On the fifth day of their response to the disaster in Haiti, the Doctors Without Borders/Médecins Sans Frontières (MSF) teams on the ground remain focused on trying to cope with the huge demand for lifesaving surgery. Teams are stretching their existing operating theatres to the limit by working around the clock. At the same time staff are trying to create more capacity by finding new functional facilities bringing in an inflatable hospital.

In its newly established hospital in the Carrefour district, an MSF surgical team has carried out 90 operations since beginning work there. Another team carried out 20 surgeries in a converted shipping container. More capacity is on its way, but the arrival of the inflatable hospital with its two operating theatres has been delayed because one of the planes carrying its components did not get permission to land at Port-au-Prince airport on January 16. The plane, which was re-routed to the Dominican Republic, was unloaded earlier today and its cargo is being trucked into Haiti. The plane carrying the other half of the hospital did land today in Port-au-Prince, but MSF is still concerned that the delivery of vital supplies are still being delayed.

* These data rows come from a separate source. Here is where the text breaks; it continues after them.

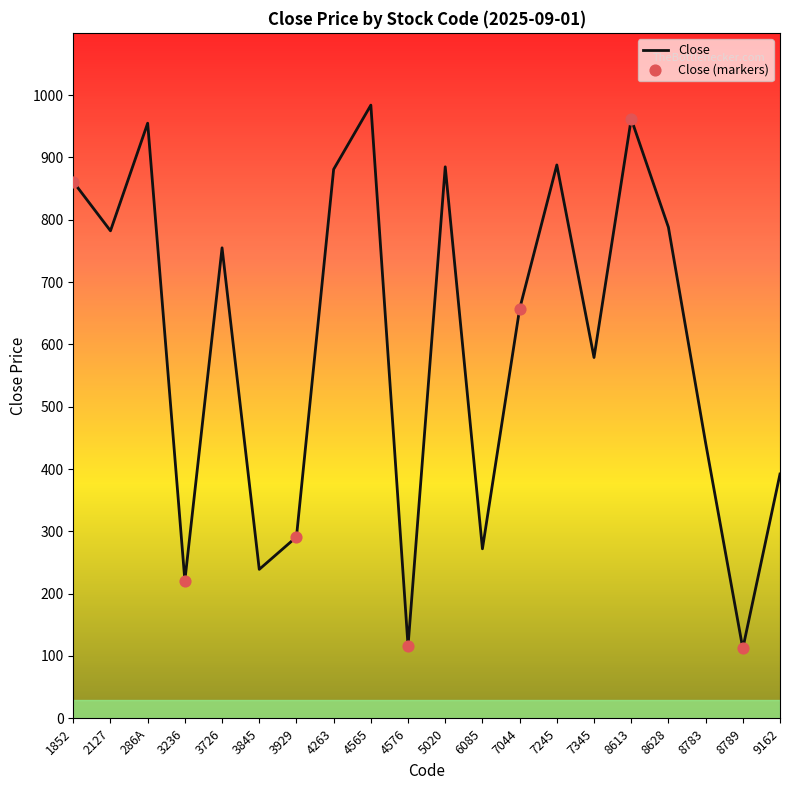

What is the ratio of the value at 4576 to the value at 8628?

0.1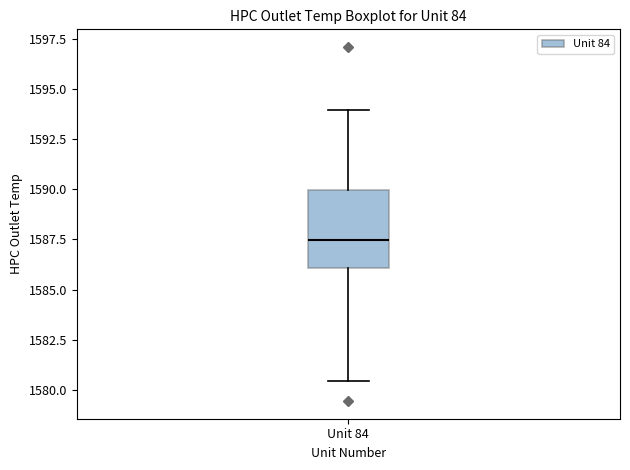

Where does the median line of the box for Unit 84 sit on the y-axis? The values are not printed on the chart, so give them approximately, as read against the axis.

1587.5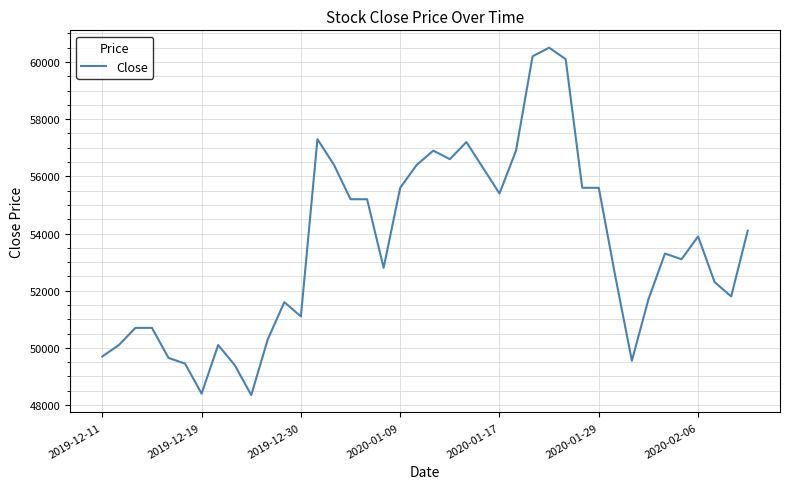

Does the chart have visible grid lines?

Yes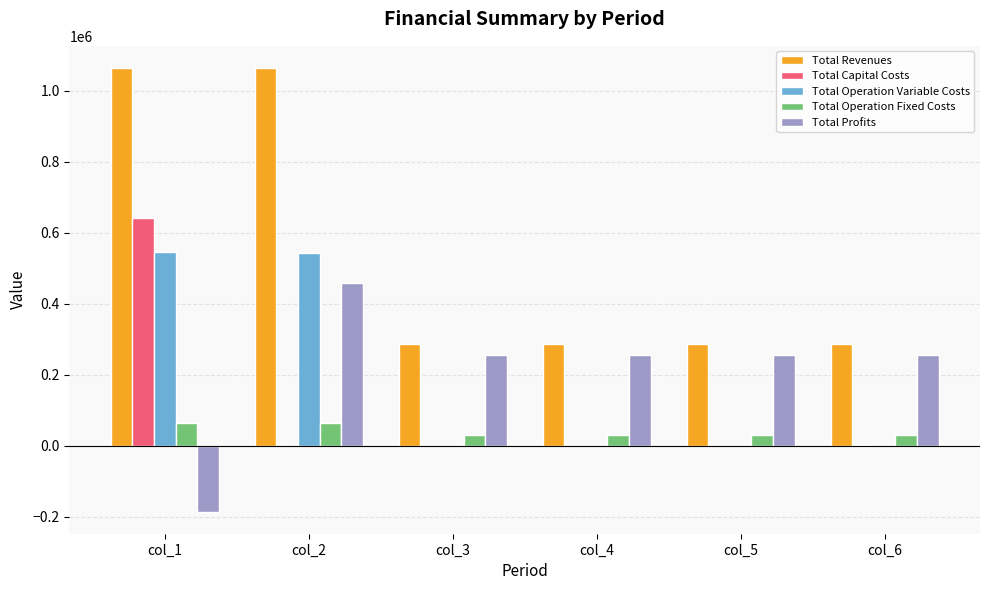

Between col_2 and col_3, which series saw the biggest shift?

Total Revenues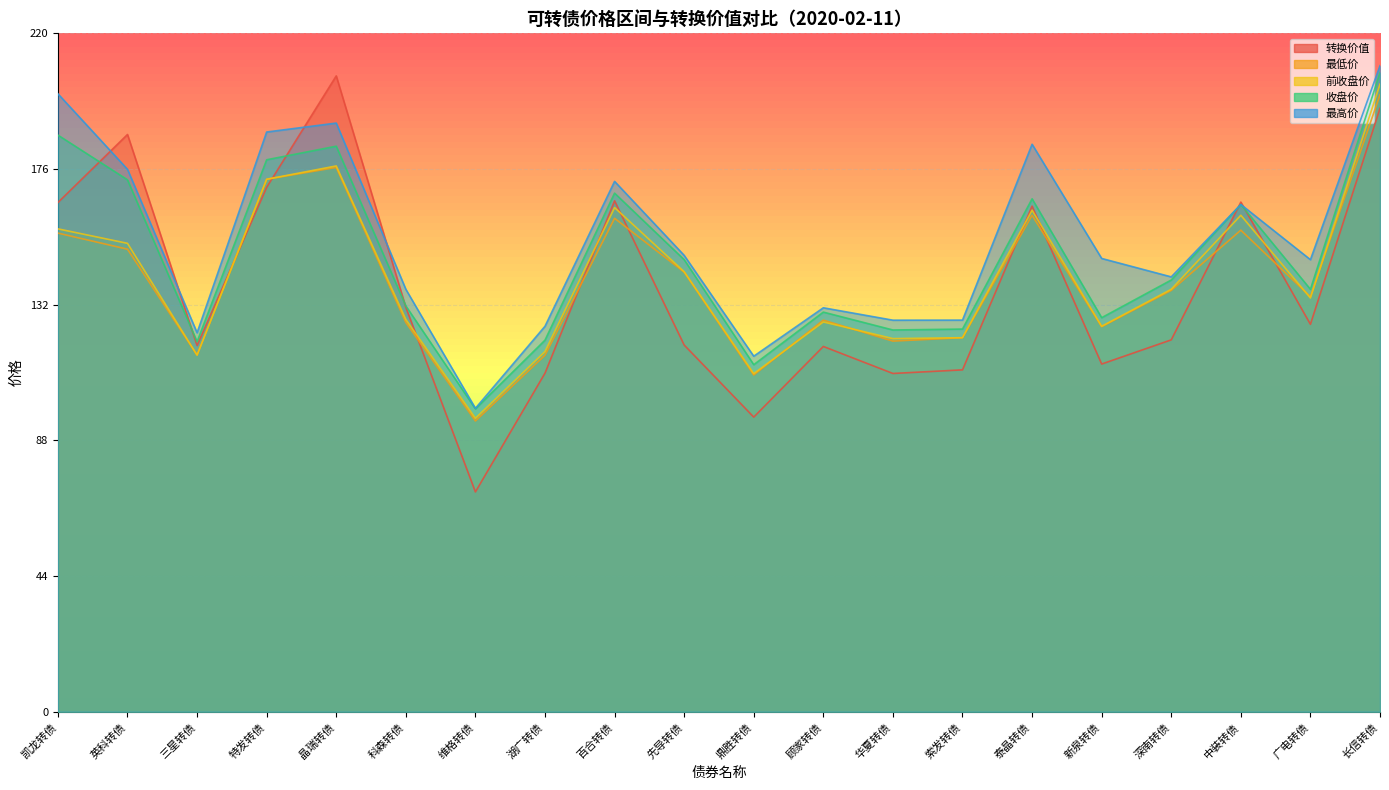

Where is the first local maximum for 前收盘价?

晶瑞转债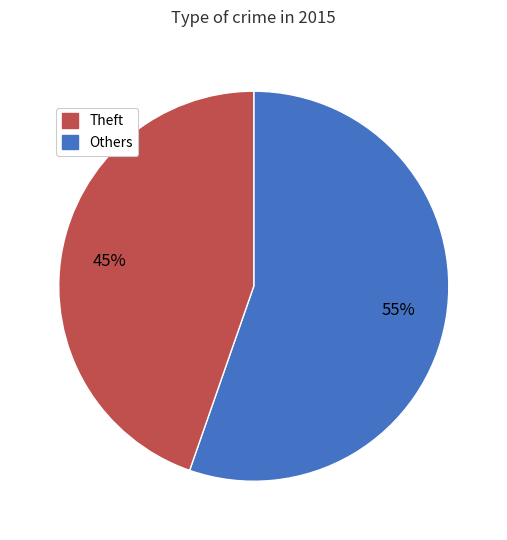

Is there a majority slice in this chart?

Yes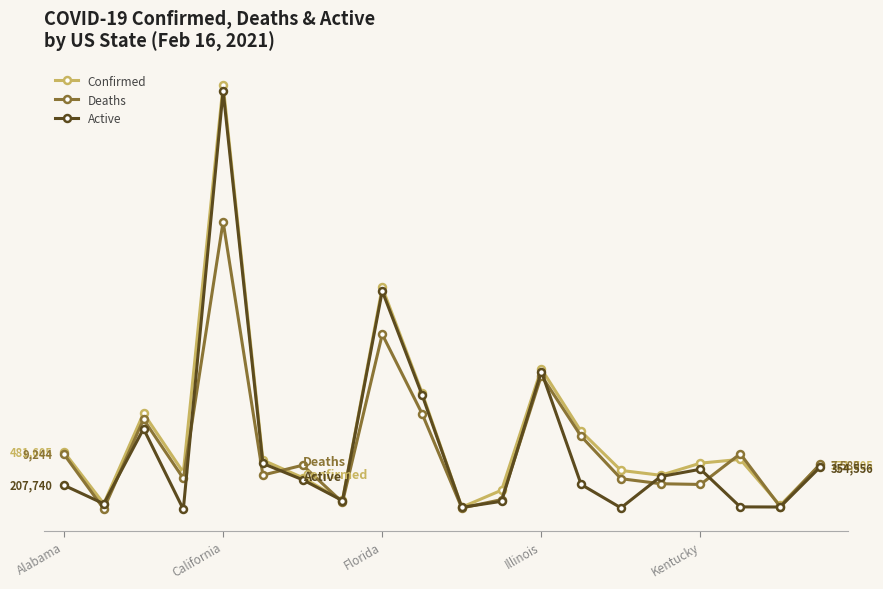

What are all the series names shown in the legend?

Confirmed, Deaths, Active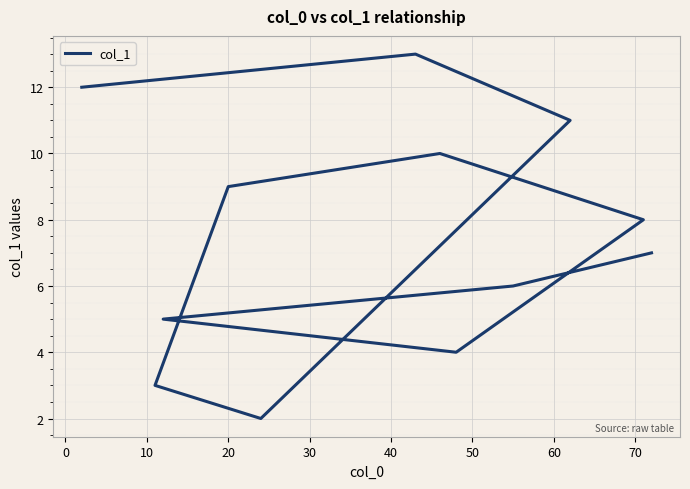

What is the difference between the maximum and second lowest values?

10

The conditions in towns outside of the capital, some of which were even closer to the epicenter of the earthquake, are becoming clearer. An MSF team was to go today by helicopter to the town of Jacmel, on the southern coast of the island. Other staff have been to assess the needs in Léogâne, about an hour outside of Port-au-Prince. Thousands of people from the capital have fled to Saint ­Marc, an area less damaged by the quake; hundreds of injured people are in the hospital there.

Despite the transport problems, MSF has managed to get in more than 100 international staff into Port-au-Prnce to help the teams who were working there before the earthquake. The newly arrived staff include surgeons, anesthetists, nephrologists, and psychologists. Some had to come by road from the Dominican Republic, but MSF has managed to get four cargo planes carrying staff and supplies into Port-au-Prince since January 13.

The teams on the ground say that conditions are not improving yet and that the streets are full of desperate people. The lack of food and clean water is causing further stress.

MSF is still trying to get a full account of the whereabouts of its Haitian staff. We know that some have not survived the quake but communications remain difficult and we have not yet been able to trace all our colleagues.